Published: 22 November 2022
A group of St George’s researchers has begun to uncover the genetic basis of an often-overlooked condition affecting an unknown number of women around the world.
Lipoedema could affect up to 10% of women but so little is known about the condition that the number of people who live with it hasn’t been determined, and there are no curative treatments.
People with lipoedema – who are usually women – have abnormal amounts of fat tissue deposited under the skin, usually in the legs, causing pain, tenderness and easily-bruised skin. They tend to have a disproportionate body shape, with a much larger lower body than torso, and are reported to have a poorer quality of life than average.
People find it hard to get a diagnosis, and are often misdiagnosed with other conditions such as fibromyalgia, which causes widespread pain throughout the body, or lymphoedema, which is the swelling of body tissues, usually the limbs, due to problems with the lymphatic system.
No one knows how many people the disease affects, with estimates ranging from 10-11% to 1 in 72,000.

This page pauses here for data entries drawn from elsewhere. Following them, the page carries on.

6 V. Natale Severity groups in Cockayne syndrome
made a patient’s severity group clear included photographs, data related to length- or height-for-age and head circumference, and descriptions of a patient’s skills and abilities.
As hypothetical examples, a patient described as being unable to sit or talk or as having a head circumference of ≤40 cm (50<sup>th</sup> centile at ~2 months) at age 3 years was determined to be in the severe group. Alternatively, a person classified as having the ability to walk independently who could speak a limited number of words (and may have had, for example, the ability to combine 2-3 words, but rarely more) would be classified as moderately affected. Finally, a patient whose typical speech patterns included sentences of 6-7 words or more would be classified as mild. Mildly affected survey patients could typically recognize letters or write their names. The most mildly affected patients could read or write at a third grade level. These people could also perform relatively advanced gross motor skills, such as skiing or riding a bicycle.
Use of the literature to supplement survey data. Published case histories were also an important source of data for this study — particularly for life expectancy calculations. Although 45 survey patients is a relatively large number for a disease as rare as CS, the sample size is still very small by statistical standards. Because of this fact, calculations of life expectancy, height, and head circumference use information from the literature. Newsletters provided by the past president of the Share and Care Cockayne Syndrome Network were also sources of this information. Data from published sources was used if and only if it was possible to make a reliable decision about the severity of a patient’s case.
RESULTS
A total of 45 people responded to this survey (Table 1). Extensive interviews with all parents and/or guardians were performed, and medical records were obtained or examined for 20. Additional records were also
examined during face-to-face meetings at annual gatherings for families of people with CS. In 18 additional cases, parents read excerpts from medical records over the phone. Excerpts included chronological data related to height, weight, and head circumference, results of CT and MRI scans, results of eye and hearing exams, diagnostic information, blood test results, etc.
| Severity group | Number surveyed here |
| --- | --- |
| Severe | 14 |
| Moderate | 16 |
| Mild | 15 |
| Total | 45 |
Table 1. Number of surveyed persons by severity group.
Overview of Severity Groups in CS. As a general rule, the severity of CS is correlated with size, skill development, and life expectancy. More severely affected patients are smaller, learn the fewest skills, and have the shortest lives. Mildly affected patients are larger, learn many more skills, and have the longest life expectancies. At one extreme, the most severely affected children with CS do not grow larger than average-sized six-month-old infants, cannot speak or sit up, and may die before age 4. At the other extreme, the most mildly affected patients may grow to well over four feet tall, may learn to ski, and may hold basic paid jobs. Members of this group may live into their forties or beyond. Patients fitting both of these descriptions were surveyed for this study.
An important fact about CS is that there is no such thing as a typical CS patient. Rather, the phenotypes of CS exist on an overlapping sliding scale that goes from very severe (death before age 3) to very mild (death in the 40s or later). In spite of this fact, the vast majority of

“Lipoedema is really poorly understood,” says Dr Kristiana Gordon, Consultant in Dermatology and Lympho-vascular Medicine at St George's Hospital. “There is often a family history of the disease, and we think it is caused by a complex mix of genetics and the environment rather than the simple presence of a defect in a single gene. With funding from the Lipedema Foundation, an American charity, we’ve been able to start the process of unravelling the genetics underlying the disease.”
The study, which was published in PLOS ONE, recruited 200 women with lipoedema through two specialist clinics, one at St George’s University Hospital NHS Trust and one at the University Hospitals of Derby and Burton NHS Trust. The recruitment was advertised widely through the Lipoedema UK patient support group.

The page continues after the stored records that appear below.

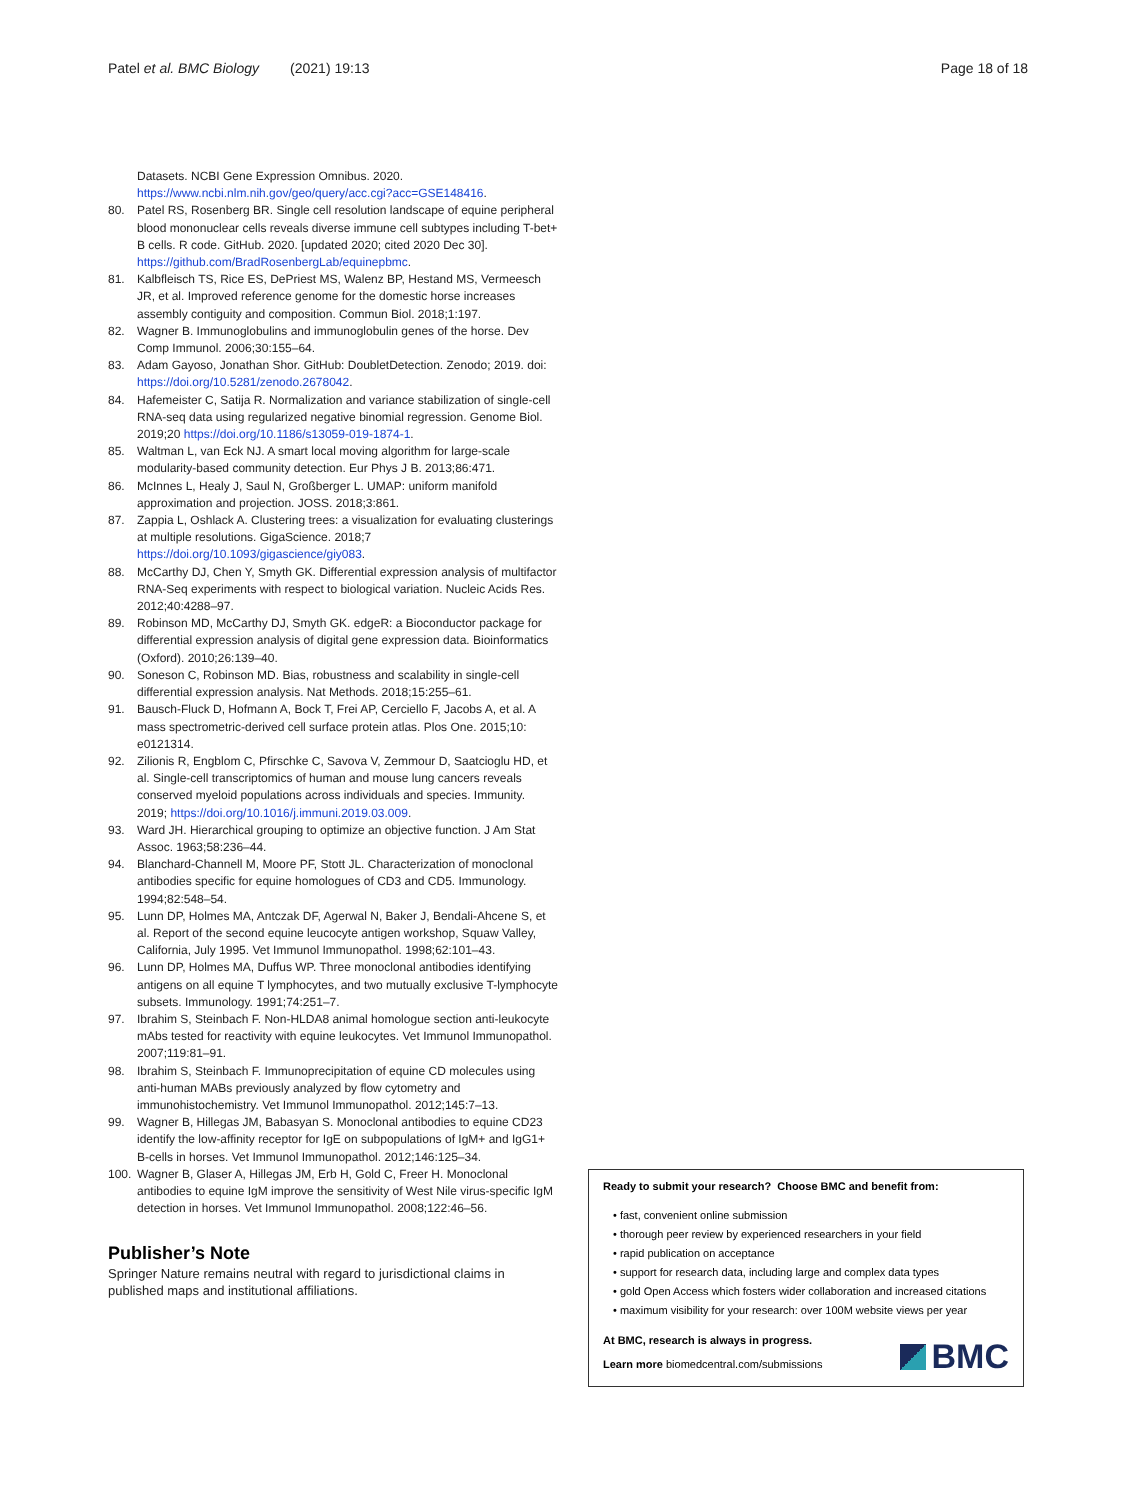Patel et al. BMC Biology (2021) 19:13 Page 18 of 18
Datasets. NCBI Gene Expression Omnibus. 2020. https://www.ncbi.nlm.nih.gov/geo/query/acc.cgi?acc=GSE148416.
80. Patel RS, Rosenberg BR. Single cell resolution landscape of equine peripheral blood mononuclear cells reveals diverse immune cell subtypes including T-bet+ B cells. R code. GitHub. 2020. [updated 2020; cited 2020 Dec 30]. https://github.com/BradRosenbergLab/equinepbmc.
81. Kalbfleisch TS, Rice ES, DePriest MS, Walenz BP, Hestand MS, Vermeesch JR, et al. Improved reference genome for the domestic horse increases assembly contiguity and composition. Commun Biol. 2018;1:197.
82. Wagner B. Immunoglobulins and immunoglobulin genes of the horse. Dev Comp Immunol. 2006;30:155–64.
83. Adam Gayoso, Jonathan Shor. GitHub: DoubletDetection. Zenodo; 2019. doi: https://doi.org/10.5281/zenodo.2678042.
84. Hafemeister C, Satija R. Normalization and variance stabilization of single-cell RNA-seq data using regularized negative binomial regression. Genome Biol. 2019;20 https://doi.org/10.1186/s13059-019-1874-1.
85. Waltman L, van Eck NJ. A smart local moving algorithm for large-scale modularity-based community detection. Eur Phys J B. 2013;86:471.
86. McInnes L, Healy J, Saul N, Großberger L. UMAP: uniform manifold approximation and projection. JOSS. 2018;3:861.
87. Zappia L, Oshlack A. Clustering trees: a visualization for evaluating clusterings at multiple resolutions. GigaScience. 2018;7 https://doi.org/10.1093/gigascience/giy083.
88. McCarthy DJ, Chen Y, Smyth GK. Differential expression analysis of multifactor RNA-Seq experiments with respect to biological variation. Nucleic Acids Res. 2012;40:4288–97.
89. Robinson MD, McCarthy DJ, Smyth GK. edgeR: a Bioconductor package for differential expression analysis of digital gene expression data. Bioinformatics (Oxford). 2010;26:139–40.
90. Soneson C, Robinson MD. Bias, robustness and scalability in single-cell differential expression analysis. Nat Methods. 2018;15:255–61.
91. Bausch-Fluck D, Hofmann A, Bock T, Frei AP, Cerciello F, Jacobs A, et al. A mass spectrometric-derived cell surface protein atlas. Plos One. 2015;10: e0121314.
92. Zilionis R, Engblom C, Pfirschke C, Savova V, Zemmour D, Saatcioglu HD, et al. Single-cell transcriptomics of human and mouse lung cancers reveals conserved myeloid populations across individuals and species. Immunity. 2019; https://doi.org/10.1016/j.immuni.2019.03.009.
93. Ward JH. Hierarchical grouping to optimize an objective function. J Am Stat Assoc. 1963;58:236–44.
94. Blanchard-Channell M, Moore PF, Stott JL. Characterization of monoclonal antibodies specific for equine homologues of CD3 and CD5. Immunology. 1994;82:548–54.
95. Lunn DP, Holmes MA, Antczak DF, Agerwal N, Baker J, Bendali-Ahcene S, et al. Report of the second equine leucocyte antigen workshop, Squaw Valley, California, July 1995. Vet Immunol Immunopathol. 1998;62:101–43.
96. Lunn DP, Holmes MA, Duffus WP. Three monoclonal antibodies identifying antigens on all equine T lymphocytes, and two mutually exclusive T-lymphocyte subsets. Immunology. 1991;74:251–7.
97. Ibrahim S, Steinbach F. Non-HLDA8 animal homologue section anti-leukocyte mAbs tested for reactivity with equine leukocytes. Vet Immunol Immunopathol. 2007;119:81–91.
98. Ibrahim S, Steinbach F. Immunoprecipitation of equine CD molecules using anti-human MABs previously analyzed by flow cytometry and immunohistochemistry. Vet Immunol Immunopathol. 2012;145:7–13.
99. Wagner B, Hillegas JM, Babasyan S. Monoclonal antibodies to equine CD23 identify the low-affinity receptor for IgE on subpopulations of IgM+ and IgG1+ B-cells in horses. Vet Immunol Immunopathol. 2012;146:125–34.
100. Wagner B, Glaser A, Hillegas JM, Erb H, Gold C, Freer H. Monoclonal antibodies to equine IgM improve the sensitivity of West Nile virus-specific IgM detection in horses. Vet Immunol Immunopathol. 2008;122:46–56.
Publisher’s Note
Springer Nature remains neutral with regard to jurisdictional claims in published maps and institutional affiliations.
Ready to submit your research? Choose BMC and benefit from:
• fast, convenient online submission
• thorough peer review by experienced researchers in your field
• rapid publication on acceptance
• support for research data, including large and complex data types
• gold Open Access which fosters wider collaboration and increased citations
• maximum visibility for your research: over 100M website views per year
At BMC, research is always in progress.
Learn more biomedcentral.com/submissions
BMC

All participants were asked to complete a quality-of life-survey. Participants with underwent genotyping, a technique which identifies differences between different people’s DNA. The lipoedema patients’ DNA was compared with women without lipoedema in order to identify any genetic changes specific to people with lipoedema.

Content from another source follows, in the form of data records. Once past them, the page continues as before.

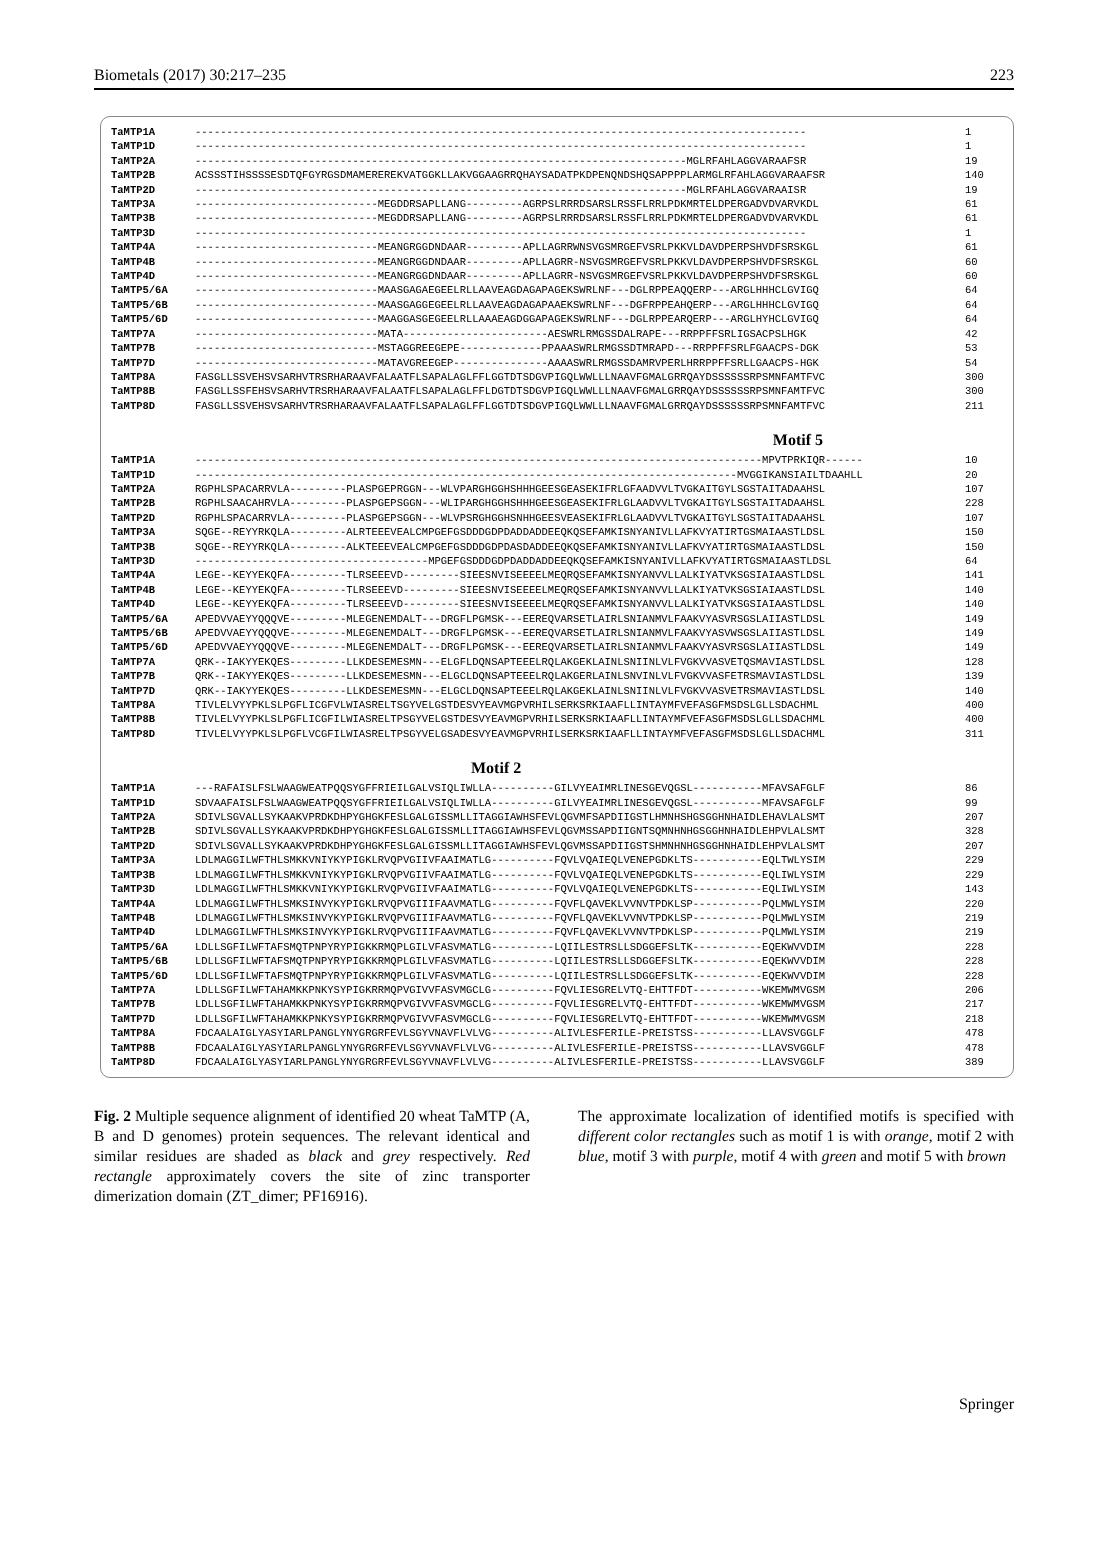Biometals (2017) 30:217–235 223
TaMTP1A ------------------------------------------------------------------------------------------------- 1
TaMTP1D ------------------------------------------------------------------------------------------------- 1
TaMTP2A ------------------------------------------------------------------------------MGLRFAHLAGGVARAAFSR 19
TaMTP2B ACSSSTIHSSSSESDTQFGYRGSDMAMEREREKVATGGKLLAKVGGAAGRRQHAYSADATPKDPENQNDSHQSAPPPPLARMGLRFAHLAGGVARAAFSR 140
TaMTP2D ------------------------------------------------------------------------------MGLRFAHLAGGVARAAISR 19
TaMTP3A -----------------------------MEGDDRSAPLLANG---------AGRPSLRRRDSARSLRSSFLRRLPDKMRTELDPERGADVDVARVKDL 61
TaMTP3B -----------------------------MEGDDRSAPLLANG---------AGRPSLRRRDSARSLRSSFLRRLPDKMRTELDPERGADVDVARVKDL 61
TaMTP3D ------------------------------------------------------------------------------------------------- 1
TaMTP4A -----------------------------MEANGRGGDNDAAR---------APLLAGRRWNSVGSMRGEFVSRLPKKVLDAVDPERPSHVDFSRSKGL 61
TaMTP4B -----------------------------MEANGRGGDNDAAR---------APLLAGRR-NSVGSMRGEFVSRLPKKVLDAVDPERPSHVDFSRSKGL 60
TaMTP4D -----------------------------MEANGRGGDNDAAR---------APLLAGRR-NSVGSMRGEFVSRLPKKVLDAVDPERPSHVDFSRSKGL 60
TaMTP5/6A -----------------------------MAASGAGAEGEELRLLAAVEAGDAGAPAGEKSWRLNF---DGLRPPEAQQERP---ARGLHHHCLGVIGQ 64
TaMTP5/6B -----------------------------MAASGAGGEGEELRLLAAVEAGDAGAPAAEKSWRLNF---DGFRPPEAHQERP---ARGLHHHCLGVIGQ 64
TaMTP5/6D -----------------------------MAAGGASGEGEELRLLAAAEAGDGGAPAGEKSWRLNF---DGLRPPEARQERP---ARGLHYHCLGVIGQ 64
TaMTP7A -----------------------------MATA-----------------------AESWRLRMGSSDALRAPE---RRPPFFSRLIGSACPSLHGK 42
TaMTP7B -----------------------------MSTAGGREEGEPE-------------PPAAASWRLRMGSSDTMRAPD---RRPPFFSRLFGAACPS-DGK 53
TaMTP7D -----------------------------MATAVGREEGEP---------------AAAASWRLRMGSSDAMRVPERLHRRPPFFSRLLGAACPS-HGK 54
TaMTP8A FASGLLSSVEHSVSARHVTRSRHARAAVFALAATFLSAPALAGLFFLGGTDTSDGVPIGQLWWLLLNAAVFGMALGRRQAYDSSSSSSRPSMNFAMTFVC 300
TaMTP8B FASGLLSSFEHSVSARHVTRSRHARAAVFALAATFLSAPALAGLFFLDGTDTSDGVPIGQLWWLLLNAAVFGMALGRRQAYDSSSSSSRPSMNFAMTFVC 300
TaMTP8D FASGLLSSVEHSVSARHVTRSRHARAAVFALAATFLSAPALAGLFFLGGTDTSDGVPIGQLWWLLLNAAVFGMALGRRQAYDSSSSSSRPSMNFAMTFVC 211
Motif 5
TaMTP1A ------------------------------------------------------------------------------------------MPVTPRKIQR------ 10
TaMTP1D --------------------------------------------------------------------------------------MVGGIKANSIAILTDAAHLL 20
TaMTP2A RGPHLSPACARRVLA---------PLASPGEPRGGN---WLVPARGHGGHSHHHGEESGEASEKIFRLGFAADVVLTVGKAITGYLSGSTAITADAAHSL 107
TaMTP2B RGPHLSAACAHRVLA---------PLASPGEPSGGN---WLIPARGHGGHSHHHGEESGEASEKIFRLGLAADVVLTVGKAITGYLSGSTAITADAAHSL 228
TaMTP2D RGPHLSPACARRVLA---------PLASPGEPSGGN---WLVPSRGHGGHSNHHGEESVEASEKIFRLGLAADVVLTVGKAITGYLSGSTAITADAAHSL 107
TaMTP3A SQGE--REYYRKQLA---------ALRTEEEVEALCMPGEFGSDDDGDPDADDADDEEQKQSEFAMKISNYANIVLLAFKVYATIRTGSMAIAASTLDSL 150
TaMTP3B SQGE--REYYRKQLA---------ALKTEEEVEALCMPGEFGSDDDGDPDASDADDEEQKQSEFAMKISNYANIVLLAFKVYATIRTGSMAIAASTLDSL 150
TaMTP3D -------------------------------------MPGEFGSDDDGDPDADDADDEEQKQSEFAMKISNYANIVLLAFKVYATIRTGSMAIAASTLDSL 64
TaMTP4A LEGE--KEYYEKQFA---------TLRSEEEVD---------SIEESNVISEEEELMEQRQSEFAMKISNYANVVLLALKIYATVKSGSIAIAASTLDSL 141
TaMTP4B LEGE--KEYYEKQFA---------TLRSEEEVD---------SIEESNVISEEEELMEQRQSEFAMKISNYANVVLLALKIYATVKSGSIAIAASTLDSL 140
TaMTP4D LEGE--KEYYEKQFA---------TLRSEEEVD---------SIEESNVISEEEELMEQRQSEFAMKISNYANVVLLALKIYATVKSGSIAIAASTLDSL 140
TaMTP5/6A APEDVVAEYYQQQVE---------MLEGENEMDALT---DRGFLPGMSK---EEREQVARSETLAIRLSNIANMVLFAAKVYASVRSGSLAIIASTLDSL 149
TaMTP5/6B APEDVVAEYYQQQVE---------MLEGENEMDALT---DRGFLPGMSK---EEREQVARSETLAIRLSNIANMVLFAAKVYASVWSGSLAIIASTLDSL 149
TaMTP5/6D APEDVVAEYYQQQVE---------MLEGENEMDALT---DRGFLPGMSK---EEREQVARSETLAIRLSNIANMVLFAAKVYASVRSGSLAIIASTLDSL 149
TaMTP7A QRK--IAKYYEKQES---------LLKDESEMESMN---ELGFLDQNSAPTEEELRQLAKGEKLAINLSNIINLVLFVGKVVASVETQSMAVIASTLDSL 128
TaMTP7B QRK--IAKYYEKQES---------LLKDESEMESMN---ELGCLDQNSAPTEEELRQLAKGERLAINLSNVINLVLFVGKVVASFETRSMAVIASTLDSL 139
TaMTP7D QRK--IAKYYEKQES---------LLKDESEMESMN---ELGCLDQNSAPTEEELRQLAKGEKLAINLSNIINLVLFVGKVVASVETRSMAVIASTLDSL 140
TaMTP8A TIVLELVYYPKLSLPGFLICGFVLWIASRELTSGYVELGSTDESVYEAVMGPVRHILSERKSRKIAAFLLINTAYMFVEFASGFMSDSLGLLSDACHML 400
TaMTP8B TIVLELVYYPKLSLPGFLICGFILWIASRELTPSGYVELGSTDESVYEAVMGPVRHILSERKSRKIAAFLLINTAYMFVEFASGFMSDSLGLLSDACHML 400
TaMTP8D TIVLELVYYPKLSLPGFLVCGFILWIASRELTPSGYVELGSADESVYEAVMGPVRHILSERKSRKIAAFLLINTAYMFVEFASGFMSDSLGLLSDACHML 311
Motif 2
TaMTP1A ---RAFAISLFSLWAAGWEATPQQSYGFFRIEILGALVSIQLIWLLA----------GILVYEAIMRLINESGEVQGSL-----------MFAVSAFGLF 86
TaMTP1D SDVAAFAISLFSLWAAGWEATPQQSYGFFRIEILGALVSIQLIWLLA----------GILVYEAIMRLINESGEVQGSL-----------MFAVSAFGLF 99
TaMTP2A SDIVLSGVALLSYKAAKVPRDKDHPYGHGKFESLGALGISSMLLITAGGIAWHSFEVLQGVMFSAPDIIGSTLHMNHSHGSGGHNHAIDLEHAVLALSMT 207
TaMTP2B SDIVLSGVALLSYKAAKVPRDKDHPYGHGKFESLGALGISSMLLITAGGIAWHSFEVLQGVMSSAPDIIGNTSQMNHNHGSGGHNHAIDLEHPVLALSMT 328
TaMTP2D SDIVLSGVALLSYKAAKVPRDKDHPYGHGKFESLGALGISSMLLITAGGIAWHSFEVLQGVMSSAPDIIGSTSHMNHNHGSGGHNHAIDLEHPVLALSMT 207
TaMTP3A LDLMAGGILWFTHLSMKKVNIYKYPIGKLRVQPVGIIVFAAIMATLG----------FQVLVQAIEQLVENEPGDKLTS-----------EQLTWLYSIM 229
TaMTP3B LDLMAGGILWFTHLSMKKVNIYKYPIGKLRVQPVGIIVFAAIMATLG----------FQVLVQAIEQLVENEPGDKLTS-----------EQLIWLYSIM 229
TaMTP3D LDLMAGGILWFTHLSMKKVNIYKYPIGKLRVQPVGIIVFAAIMATLG----------FQVLVQAIEQLVENEPGDKLTS-----------EQLIWLYSIM 143
TaMTP4A LDLMAGGILWFTHLSMKSINVYKYPIGKLRVQPVGIIIFAAVMATLG----------FQVFLQAVEKLVVNVTPDKLSP-----------PQLMWLYSIM 220
TaMTP4B LDLMAGGILWFTHLSMKSINVYKYPIGKLRVQPVGIIIFAAVMATLG----------FQVFLQAVEKLVVNVTPDKLSP-----------PQLMWLYSIM 219
TaMTP4D LDLMAGGILWFTHLSMKSINVYKYPIGKLRVQPVGIIIFAAVMATLG----------FQVFLQAVEKLVVNVTPDKLSP-----------PQLMWLYSIM 219
TaMTP5/6A LDLLSGFILWFTAFSMQTPNPYRYPIGKKRMQPLGILVFASVMATLG----------LQIILESTRSLLSDGGEFSLTK-----------EQEKWVVDIM 228
TaMTP5/6B LDLLSGFILWFTAFSMQTPNPYRYPIGKKRMQPLGILVFASVMATLG----------LQIILESTRSLLSDGGEFSLTK-----------EQEKWVVDIM 228
TaMTP5/6D LDLLSGFILWFTAFSMQTPNPYRYPIGKKRMQPLGILVFASVMATLG----------LQIILESTRSLLSDGGEFSLTK-----------EQEKWVVDIM 228
TaMTP7A LDLLSGFILWFTAHAMKKPNKYSYPIGKRRMQPVGIVVFASVMGCLG----------FQVLIESGRELVTQ-EHTTFDT-----------WKEMWMVGSM 206
TaMTP7B LDLLSGFILWFTAHAMKKPNKYSYPIGKRRMQPVGIVVFASVMGCLG----------FQVLIESGRELVTQ-EHTTFDT-----------WKEMWMVGSM 217
TaMTP7D LDLLSGFILWFTAHAMKKPNKYSYPIGKRRMQPVGIVVFASVMGCLG----------FQVLIESGRELVTQ-EHTTFDT-----------WKEMWMVGSM 218
TaMTP8A FDCAALAIGLYASYIARLPANGLYNYGRGRFEVLSGYVNAVFLVLVG----------ALIVLESFERILE-PREISTSS-----------LLAVSVGGLF 478
TaMTP8B FDCAALAIGLYASYIARLPANGLYNYGRGRFEVLSGYVNAVFLVLVG----------ALIVLESFERILE-PREISTSS-----------LLAVSVGGLF 478
TaMTP8D FDCAALAIGLYASYIARLPANGLYNYGRGRFEVLSGYVNAVFLVLVG----------ALIVLESFERILE-PREISTSS-----------LLAVSVGGLF 389
Fig. 2 Multiple sequence alignment of identified 20 wheat TaMTP (A, B and D genomes) protein sequences. The relevant identical and similar residues are shaded as black and grey respectively. Red rectangle approximately covers the site of zinc transporter dimerization domain (ZT_dimer; PF16916).
The approximate localization of identified motifs is specified with different color rectangles such as motif 1 is with orange, motif 2 with blue, motif 3 with purple, motif 4 with green and motif 5 with brown
Springer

Twenty-six genetic changes identified in the women with lipoedema were then validated by analysing the DNA of another set of women with lipoedema available through the Genomics England 100,000 Genomes Project . Using these techniques and further study, the team were able to pinpoint three places in the genome which appear to be associated with lipoedema. These areas are all on the same chromosome and close to a gene that is associated with lipomas, which are benign fatty tumours.
“This was a small study which needs to be replicated with a larger group of people, and we’re a long way from being able to use this information to help patients,” says Prof Ostergaard, Professor of Human Genetics at the St George’s Molecular & Clinical Sciences Research Institute. “But this is the first step to finding out what causes this disease. The more we know about it, the more we can use that knowledge to help diagnosis of this condition, as well as identifying potential treatments in the future.”